The inter-state council was established under Article 263 of the Constitution of India through a Presidential Order dated 28 May 1990. The Council shall consist of prime minister who is the chairman, chief ministers of all states who are members, chief ministers of union territories and administrators of UTs as members, and six union ministers of cabinet rank in the union council of ministers nominated by the prime minister are also members.
Sources: the hindu.
Paper 2 Topic: Important International institutions, agencies and fora, their structure, mandate.
Range of BrahMos to be doubled
India and Russia have agreed to double the range of the BrahMos supersonic cruise missile that the two produce together. This follows India’s recent accession to the Missile Technology Control Regime (MTCR).
Earlier, India was denied access to the missile technology with range over 300 km as it was not a member state.
Significance of this move:
Extending the range will significantly enhance the stand-off capability and the operational radius in striking targets. Combined with its speed and accuracy it will be a major force multiplier.
- It is a two stage missile, jointly developed by India and Russia.
- The missile can fly at a supersonic speed of 2.8 Mach and at a height of ten metres during the final stages of its flight.
- It carries conventional warheads.
- It can be launched from ships, land and submarines.
The Missile Technology Control Regime is an informal understanding between member countries to limit the proliferation of missiles, rocket systems, unmanned air vehicles and related technology for systems that can carry a 500 kilogramme payload for at least 300 kilometres, as well as those systems intended for the delivery of weapons of mass destruction (WMD).
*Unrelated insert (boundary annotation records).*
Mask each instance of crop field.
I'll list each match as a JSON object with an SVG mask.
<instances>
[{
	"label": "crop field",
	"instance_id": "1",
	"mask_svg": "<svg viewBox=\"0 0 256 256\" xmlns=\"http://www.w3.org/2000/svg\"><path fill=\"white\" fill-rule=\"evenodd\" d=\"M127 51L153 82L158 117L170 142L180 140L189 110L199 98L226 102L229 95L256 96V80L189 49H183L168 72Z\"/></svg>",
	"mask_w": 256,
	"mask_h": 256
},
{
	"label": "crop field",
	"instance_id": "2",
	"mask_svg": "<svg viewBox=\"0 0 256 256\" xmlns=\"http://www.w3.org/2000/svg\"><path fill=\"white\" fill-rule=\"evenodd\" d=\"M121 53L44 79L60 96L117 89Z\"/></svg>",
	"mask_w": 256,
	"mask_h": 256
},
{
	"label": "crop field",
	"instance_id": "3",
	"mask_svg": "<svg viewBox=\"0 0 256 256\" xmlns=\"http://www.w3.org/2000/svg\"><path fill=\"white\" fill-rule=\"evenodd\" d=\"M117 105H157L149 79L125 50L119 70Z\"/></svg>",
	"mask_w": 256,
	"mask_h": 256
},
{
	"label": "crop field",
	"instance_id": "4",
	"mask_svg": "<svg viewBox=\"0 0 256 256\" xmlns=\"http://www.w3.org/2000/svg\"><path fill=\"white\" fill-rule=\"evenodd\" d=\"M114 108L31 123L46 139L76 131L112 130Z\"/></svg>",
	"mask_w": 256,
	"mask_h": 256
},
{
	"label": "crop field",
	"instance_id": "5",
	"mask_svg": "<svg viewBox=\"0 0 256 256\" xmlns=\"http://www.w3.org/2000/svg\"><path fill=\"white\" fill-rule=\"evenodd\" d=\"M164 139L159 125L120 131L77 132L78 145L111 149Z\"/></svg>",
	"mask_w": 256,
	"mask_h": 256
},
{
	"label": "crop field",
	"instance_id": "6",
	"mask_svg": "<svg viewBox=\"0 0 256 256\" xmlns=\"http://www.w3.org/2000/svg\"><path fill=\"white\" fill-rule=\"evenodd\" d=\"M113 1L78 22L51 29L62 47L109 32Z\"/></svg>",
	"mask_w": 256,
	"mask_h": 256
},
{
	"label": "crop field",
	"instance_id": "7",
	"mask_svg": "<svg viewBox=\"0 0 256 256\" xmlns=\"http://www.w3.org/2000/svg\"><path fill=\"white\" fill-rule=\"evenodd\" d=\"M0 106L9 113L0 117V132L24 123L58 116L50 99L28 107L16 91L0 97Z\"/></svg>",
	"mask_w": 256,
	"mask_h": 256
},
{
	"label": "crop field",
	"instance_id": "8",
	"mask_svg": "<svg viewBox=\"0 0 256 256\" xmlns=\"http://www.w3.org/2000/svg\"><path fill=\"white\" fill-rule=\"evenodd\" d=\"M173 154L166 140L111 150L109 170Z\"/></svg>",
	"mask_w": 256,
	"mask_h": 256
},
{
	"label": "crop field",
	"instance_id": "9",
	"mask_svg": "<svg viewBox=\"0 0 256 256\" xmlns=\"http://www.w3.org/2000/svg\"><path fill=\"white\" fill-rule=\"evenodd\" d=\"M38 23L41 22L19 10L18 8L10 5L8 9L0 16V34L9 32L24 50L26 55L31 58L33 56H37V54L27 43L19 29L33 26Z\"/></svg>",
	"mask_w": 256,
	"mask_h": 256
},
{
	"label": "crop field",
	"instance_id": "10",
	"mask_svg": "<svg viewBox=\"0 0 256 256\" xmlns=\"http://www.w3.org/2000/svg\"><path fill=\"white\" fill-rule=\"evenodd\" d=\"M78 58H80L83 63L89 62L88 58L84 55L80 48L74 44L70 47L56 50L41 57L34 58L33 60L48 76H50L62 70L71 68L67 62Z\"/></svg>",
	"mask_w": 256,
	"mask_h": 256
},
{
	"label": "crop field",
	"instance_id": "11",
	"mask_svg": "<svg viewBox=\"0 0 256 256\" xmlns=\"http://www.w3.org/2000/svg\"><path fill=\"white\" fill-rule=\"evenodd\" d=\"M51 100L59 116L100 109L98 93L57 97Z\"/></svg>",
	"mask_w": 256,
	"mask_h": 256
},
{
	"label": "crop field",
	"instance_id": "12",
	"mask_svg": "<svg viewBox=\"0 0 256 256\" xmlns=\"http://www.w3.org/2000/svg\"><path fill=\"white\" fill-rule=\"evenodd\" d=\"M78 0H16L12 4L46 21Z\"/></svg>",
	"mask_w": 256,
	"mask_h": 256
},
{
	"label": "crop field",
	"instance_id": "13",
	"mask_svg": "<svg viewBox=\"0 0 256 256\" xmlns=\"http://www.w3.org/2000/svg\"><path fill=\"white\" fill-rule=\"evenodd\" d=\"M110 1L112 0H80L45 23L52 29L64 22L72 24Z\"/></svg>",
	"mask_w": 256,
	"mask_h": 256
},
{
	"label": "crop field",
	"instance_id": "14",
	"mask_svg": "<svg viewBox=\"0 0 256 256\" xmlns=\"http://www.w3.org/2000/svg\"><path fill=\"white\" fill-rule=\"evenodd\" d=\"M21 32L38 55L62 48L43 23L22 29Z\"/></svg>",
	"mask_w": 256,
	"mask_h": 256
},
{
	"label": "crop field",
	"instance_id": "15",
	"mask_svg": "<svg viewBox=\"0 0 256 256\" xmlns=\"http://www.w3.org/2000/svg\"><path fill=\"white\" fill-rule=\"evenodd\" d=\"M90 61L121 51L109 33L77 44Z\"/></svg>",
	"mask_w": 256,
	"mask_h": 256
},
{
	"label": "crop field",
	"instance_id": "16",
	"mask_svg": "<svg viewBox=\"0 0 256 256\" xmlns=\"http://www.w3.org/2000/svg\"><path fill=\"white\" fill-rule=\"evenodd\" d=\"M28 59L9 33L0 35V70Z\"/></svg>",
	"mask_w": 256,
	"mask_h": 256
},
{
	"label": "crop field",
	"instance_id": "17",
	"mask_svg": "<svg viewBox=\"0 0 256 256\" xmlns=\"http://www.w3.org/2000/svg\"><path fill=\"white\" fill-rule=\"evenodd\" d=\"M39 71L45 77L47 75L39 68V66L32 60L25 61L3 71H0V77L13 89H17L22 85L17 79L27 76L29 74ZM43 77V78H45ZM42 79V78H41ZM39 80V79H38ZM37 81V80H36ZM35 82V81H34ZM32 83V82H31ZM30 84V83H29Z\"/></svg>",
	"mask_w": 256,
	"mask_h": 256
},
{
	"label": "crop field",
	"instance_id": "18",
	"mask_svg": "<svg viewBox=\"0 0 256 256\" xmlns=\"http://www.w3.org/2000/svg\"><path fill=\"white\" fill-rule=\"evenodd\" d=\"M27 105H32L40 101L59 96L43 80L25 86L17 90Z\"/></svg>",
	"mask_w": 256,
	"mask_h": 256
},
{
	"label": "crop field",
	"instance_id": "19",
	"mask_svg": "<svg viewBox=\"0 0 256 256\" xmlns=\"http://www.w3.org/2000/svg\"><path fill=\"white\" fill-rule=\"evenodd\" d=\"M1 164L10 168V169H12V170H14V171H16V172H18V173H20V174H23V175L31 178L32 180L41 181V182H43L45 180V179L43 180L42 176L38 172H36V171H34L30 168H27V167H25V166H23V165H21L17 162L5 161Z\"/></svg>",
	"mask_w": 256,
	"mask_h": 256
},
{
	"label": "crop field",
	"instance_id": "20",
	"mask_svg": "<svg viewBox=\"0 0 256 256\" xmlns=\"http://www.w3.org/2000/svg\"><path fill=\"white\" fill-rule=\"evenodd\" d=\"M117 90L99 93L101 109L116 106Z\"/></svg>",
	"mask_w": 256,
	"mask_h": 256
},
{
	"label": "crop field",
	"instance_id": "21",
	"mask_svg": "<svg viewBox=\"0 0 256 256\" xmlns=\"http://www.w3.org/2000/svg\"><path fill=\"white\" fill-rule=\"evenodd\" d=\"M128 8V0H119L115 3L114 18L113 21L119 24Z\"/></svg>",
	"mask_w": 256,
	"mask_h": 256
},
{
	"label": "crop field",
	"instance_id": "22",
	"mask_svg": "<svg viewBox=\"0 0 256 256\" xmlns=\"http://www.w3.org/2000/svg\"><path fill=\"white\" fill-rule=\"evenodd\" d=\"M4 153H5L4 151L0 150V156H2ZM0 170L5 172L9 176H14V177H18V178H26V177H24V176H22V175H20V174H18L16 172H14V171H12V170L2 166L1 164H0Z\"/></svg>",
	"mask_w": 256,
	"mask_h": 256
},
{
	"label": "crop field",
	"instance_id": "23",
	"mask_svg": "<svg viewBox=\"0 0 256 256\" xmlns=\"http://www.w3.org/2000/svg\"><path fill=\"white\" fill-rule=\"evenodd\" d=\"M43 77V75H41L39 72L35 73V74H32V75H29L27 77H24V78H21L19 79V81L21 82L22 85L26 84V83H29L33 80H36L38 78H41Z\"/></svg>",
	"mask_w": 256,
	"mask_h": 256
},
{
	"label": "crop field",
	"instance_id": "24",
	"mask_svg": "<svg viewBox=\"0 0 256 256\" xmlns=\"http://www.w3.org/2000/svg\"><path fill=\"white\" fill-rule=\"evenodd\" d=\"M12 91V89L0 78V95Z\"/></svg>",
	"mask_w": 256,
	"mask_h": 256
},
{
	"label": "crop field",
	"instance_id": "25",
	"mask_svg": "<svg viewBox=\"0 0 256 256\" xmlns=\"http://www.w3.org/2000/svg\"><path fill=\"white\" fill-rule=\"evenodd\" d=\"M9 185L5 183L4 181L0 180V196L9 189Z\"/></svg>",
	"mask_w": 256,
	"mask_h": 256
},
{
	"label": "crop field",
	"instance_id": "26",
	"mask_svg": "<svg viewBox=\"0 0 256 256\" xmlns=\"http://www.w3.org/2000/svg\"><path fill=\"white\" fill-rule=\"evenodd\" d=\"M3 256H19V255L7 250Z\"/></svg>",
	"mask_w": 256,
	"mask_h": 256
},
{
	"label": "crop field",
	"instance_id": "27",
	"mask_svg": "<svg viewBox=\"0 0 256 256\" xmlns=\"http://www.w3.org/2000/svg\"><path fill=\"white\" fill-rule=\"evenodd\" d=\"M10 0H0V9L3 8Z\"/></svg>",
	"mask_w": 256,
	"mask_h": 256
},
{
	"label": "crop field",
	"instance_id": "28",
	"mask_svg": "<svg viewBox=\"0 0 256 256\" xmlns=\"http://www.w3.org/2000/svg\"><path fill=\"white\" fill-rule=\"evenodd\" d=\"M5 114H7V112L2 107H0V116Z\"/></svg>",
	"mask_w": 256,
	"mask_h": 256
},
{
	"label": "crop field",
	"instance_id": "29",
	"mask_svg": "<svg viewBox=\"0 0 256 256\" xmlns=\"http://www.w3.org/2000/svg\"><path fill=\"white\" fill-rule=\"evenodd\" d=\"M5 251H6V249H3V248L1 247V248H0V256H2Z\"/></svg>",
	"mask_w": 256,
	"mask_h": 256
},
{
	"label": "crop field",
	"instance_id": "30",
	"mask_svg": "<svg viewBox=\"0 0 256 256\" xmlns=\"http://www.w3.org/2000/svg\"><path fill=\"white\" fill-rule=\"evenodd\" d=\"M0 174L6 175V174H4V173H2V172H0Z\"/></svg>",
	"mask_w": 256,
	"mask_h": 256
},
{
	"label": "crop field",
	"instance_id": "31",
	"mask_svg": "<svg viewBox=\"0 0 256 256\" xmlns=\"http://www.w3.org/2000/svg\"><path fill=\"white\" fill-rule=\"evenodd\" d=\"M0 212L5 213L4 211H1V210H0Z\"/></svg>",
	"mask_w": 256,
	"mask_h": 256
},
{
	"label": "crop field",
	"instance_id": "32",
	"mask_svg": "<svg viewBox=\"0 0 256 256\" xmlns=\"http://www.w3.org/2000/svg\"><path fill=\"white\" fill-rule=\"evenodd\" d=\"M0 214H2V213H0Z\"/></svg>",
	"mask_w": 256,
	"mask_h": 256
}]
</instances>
- It was established in April 1987 by the G-7 countries (Canada, France, Germany, Italy, Japan, the UK, and the United States).
- It is not an official treaty with legally binding obligations. It is only an informal political understanding.
- The items included under MTCR guidelines are divided into Category I (complete rocket and unmanned aerial vehicle systems) and Category II (dual use missile related components and systems).
- India became the 35th country to join the regime.
Sources: the hindu.
Paper 2 Topic: Bilateral, regional and global groupings and agreements involving India and/or affecting India’s interests.
Arrest of staffer violates Vienna Convention, says Pakistan
Pakistan has accused India of violating the international convention for protection of diplomats after New Delhi briefly detained a staffer of the Pakistan High Commission.
Indian security agencies recently arrested a Pakistani High Commission staffer on allegations of espionage. The charges are that he was found to be in possession of defence-related documents. Soon after the arrest, however, he was released, declared persona non grata, and informed that he must leave India within 48 hours.
What is the Vienna Convention?
It’s a treaty that came into force in 1964, which lays out the rules and regulations for diplomatic relations between countries as well as the various privileges that diplomats and diplomatic missions enjoy. One of these privileges is legal immunity for diplomats so that they don’t have to face prosecution as per their host country’s laws.
Sources: the hindu.
Facts for Prelims
- The State of Himachal Pradesh has been declared Open Defecation Free (ODF). HP is the second State in the country (after Sikkim) to achieve the feat. With this, Himachal Pradesh has successfully achieved a total rural sanitation coverage of 100% in the State, with all 12 out of 12 districts in the State being both, declared as well as verified, as ODF.
- Twenty-four nations and the European Union have agreed unanimously to declare the Ross Sea in Antarctica an official Marine Protected Area after negotiations brokered by the UN’s Commission for the Conservation of Antarctic Marine Living Resources. With this, some 1.57m sq km (600,000 sq miles) of the Southern Ocean will gain protection from commercial fishing for 35 years. The Ross Sea is one of the last intact marine ecosystems in the world, home to penguins, seals, Antarctic toothfish, and whales. It is seen as critical for scientists to study how marine ecosystems function and to understand the impacts of climate change on the ocean.